- [Problem to work on]: Omitting every picture, copy the lines from the one that contains "pyautogui.moveTo(811, 298)" through the last line of the records below, exactly and with nothing added.

- [Provided data]:

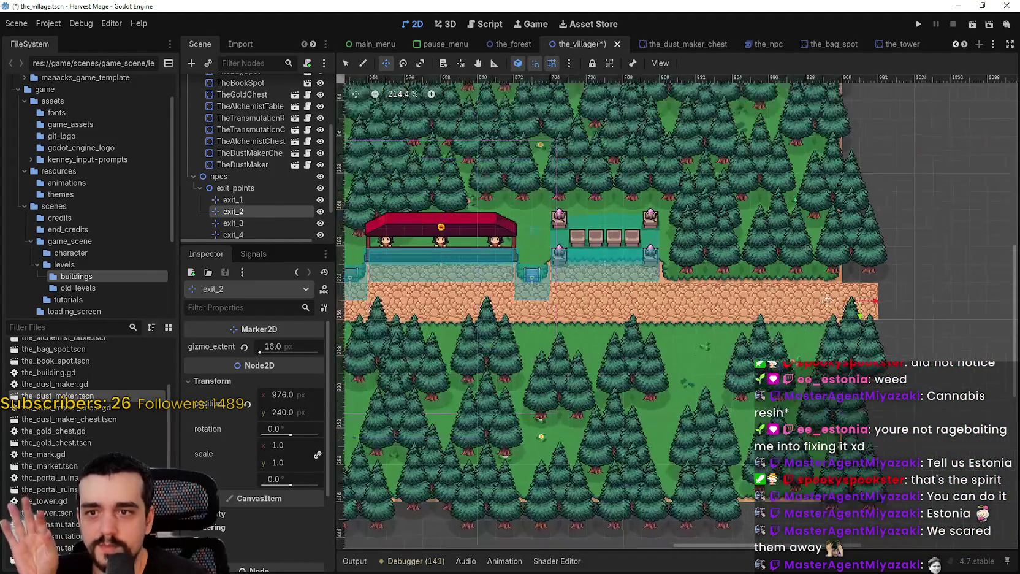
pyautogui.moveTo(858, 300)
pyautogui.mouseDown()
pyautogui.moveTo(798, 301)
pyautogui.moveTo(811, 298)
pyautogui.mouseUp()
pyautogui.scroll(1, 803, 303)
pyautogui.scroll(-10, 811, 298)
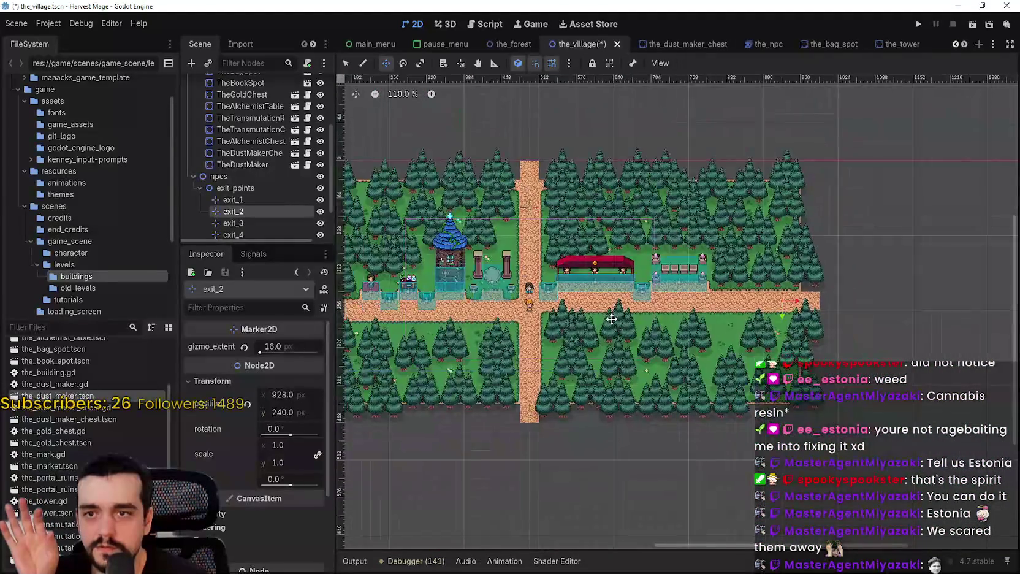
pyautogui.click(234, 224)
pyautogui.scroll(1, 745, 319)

- [Solution for this problem]:
pyautogui.moveTo(811, 298)
pyautogui.mouseUp()
pyautogui.scroll(1, 803, 303)
pyautogui.scroll(-10, 811, 298)
pyautogui.click(234, 224)
pyautogui.scroll(1, 745, 319)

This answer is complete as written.